### Task objective
After finding the line with "focal_35mm: 75" in the data below, set down exactly each line through the one with "focal_mm: 50", inclusive, and stop there.

### Information given
======

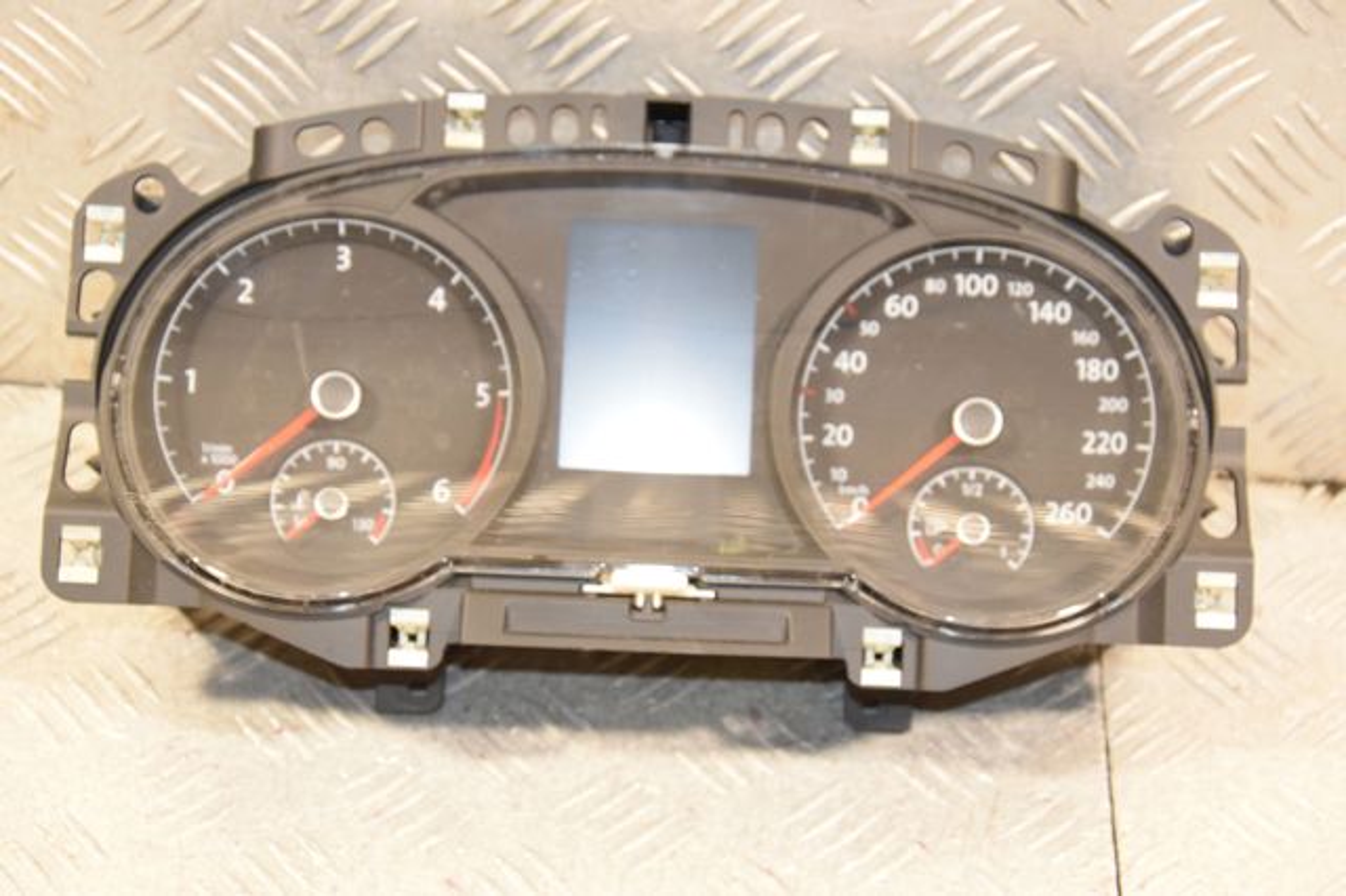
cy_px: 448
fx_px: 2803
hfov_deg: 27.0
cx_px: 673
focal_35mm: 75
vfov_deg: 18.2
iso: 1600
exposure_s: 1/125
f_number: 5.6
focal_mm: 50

======

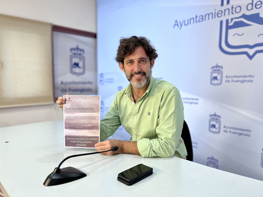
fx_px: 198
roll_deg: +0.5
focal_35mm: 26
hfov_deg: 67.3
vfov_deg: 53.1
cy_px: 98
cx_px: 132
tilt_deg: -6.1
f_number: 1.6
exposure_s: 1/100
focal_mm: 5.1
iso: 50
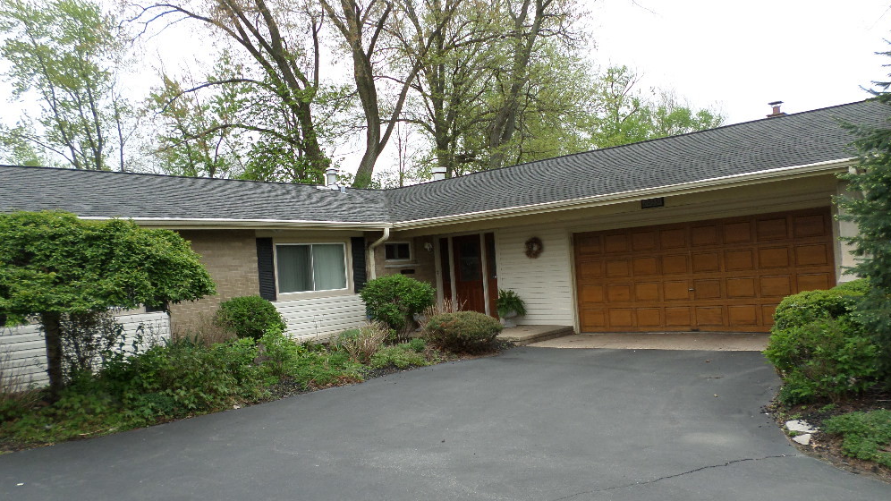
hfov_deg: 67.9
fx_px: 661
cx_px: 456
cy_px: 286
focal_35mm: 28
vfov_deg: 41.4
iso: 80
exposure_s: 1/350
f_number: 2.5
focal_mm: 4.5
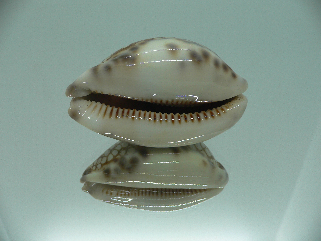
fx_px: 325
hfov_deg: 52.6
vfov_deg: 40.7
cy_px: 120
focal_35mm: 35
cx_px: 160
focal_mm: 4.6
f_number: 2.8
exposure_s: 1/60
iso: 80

======

### Result below
focal_35mm: 75
vfov_deg: 18.2
iso: 1600
exposure_s: 1/125
f_number: 5.6
focal_mm: 50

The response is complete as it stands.